Ashley was a Student Government Association senator during the 2012-13 school year.

Bryan Mitchell of Virginia Beach, Va., a junior majoring in cultural geography in the College of Natural Resources and Environment and political science in the College of Liberal Arts and Human Sciences, was also elected as the speaker of the senate. 

Andrew Higgins of Springfield, Va., a junior majoring in political science and history in the College of Liberal Arts and Human Sciences, was elected speaker of the house.

Students also elected senators from each college at the university. The following students were elected to represent their respective colleges:

College of Agriculture and Life Sciences

  • Chris Atkins of Berryville, Va., a junior majoring in agricultural sciences
  • Sam Saunders of Nelson County, Va., a sophomore majoring in agricultural economics

College of Architecture and Urban Studies

  • Carter Gresham of Virginia Beach, Va., a sophomore majoring in landscape architecture

College of Engineering

  • Yun Andrew Lee of Fairfax, Va., a sophomore majoring in industrial systems engineering
  • Aurelien Stamper of Santa Clarita, Calif., a junior majoring in aerospace engineering (Editor's note: The name of this student was initially misreported; this story was updated Oct. 24, 2014. Virginia Tech News regrets the error.)
  • Jacob Rendall of Wenham, Mass., a first-year student majoring in general engineering
  • Jason Schwartz of Springfield, Va., a sophomore majoring in mechanical engineering

College of Liberal Arts and Human Sciences

  • Jeremy Jewett of Midlothian, Va., a sophomore majoring in history
  • Amanda Lemons of Roanoke, Va., a junior majoring in political science and economics

College of Natural Resources and Environment

  • Alyssa Hamill of La Plata, Md., a sophomore majoring in environmental resource management
  • Ben Shryock of Hague, Va., a junior majoring in wildlife science

Pamplin College of Business

  • Jason Ioannides of Mauertown, Va., a sophomore majoring in finance

College of Science

  • Ignacio Mallo of Springfield, Va., a first-year student majoring in biological sciences
  • Daniel Strock of Fredericksburg, Va., a first-year student majoring in biological sciences

University Studies

  • Warren Nooger of Warrenton, Va., a first-year student majoring in university studies

The Student Government Association is the voice of undergraduate students at Virginia Tech and is advised by Student Centers and Activities within the Division of Student Affairs. It is structured similarly to the federal government, with executive, legislative, and judicial branches. The association also has directors for different issues, including transportation and sustainability.

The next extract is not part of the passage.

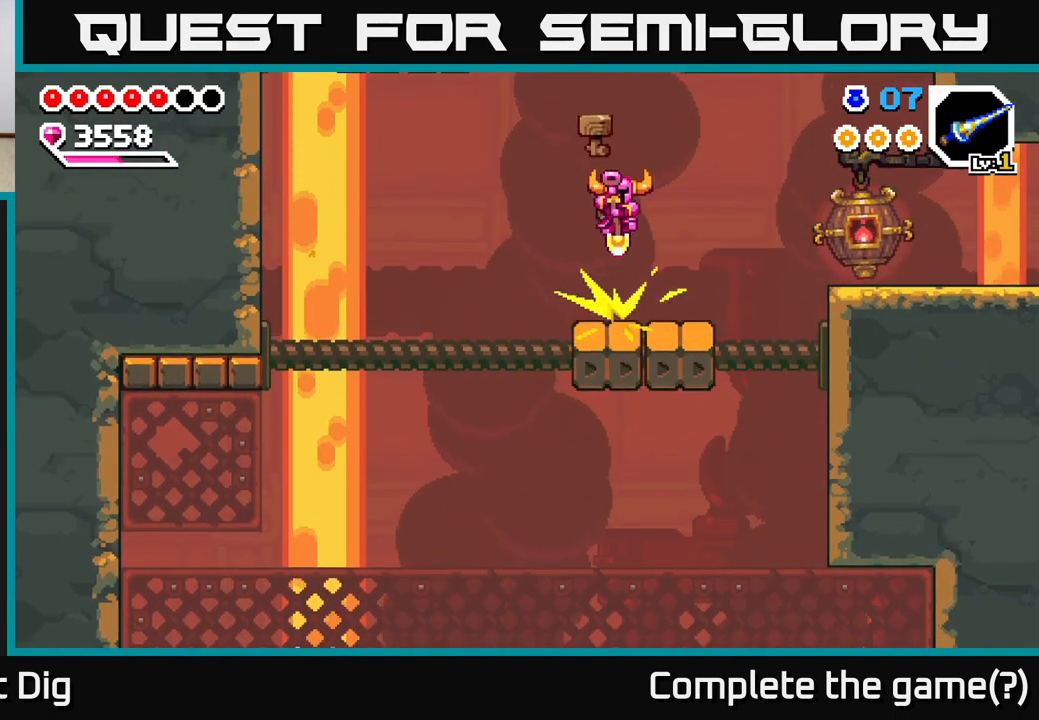
{"buttons": ["DPAD_DOWN"], "right_stick": "center", "events": [[133, "DPAD_RIGHT", "down"], [350, "DPAD_RIGHT", "up"]]}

Aside from meetings of the judicial branch, all meetings are open to students. Any undergraduate may participate in the House of Representatives, which has one representative from each of the more than 700 registered student organizations. Students have the opportunity to run for senate or higher office.

Dedicated to its motto, Ut Prosim (That I May Serve), Virginia Tech takes a hands-on, engaging approach to education, preparing scholars to be leaders in their fields and communities. As the commonwealth’s most comprehensive university and its leading research institution, Virginia Tech offers 240 undergraduate and graduate degree programs to more than 31,000 students and manages a research portfolio of $513 million. The university fulfills its land-grant mission of transforming knowledge to practice through technological leadership and by fueling economic growth and job creation locally, regionally, and across Virginia.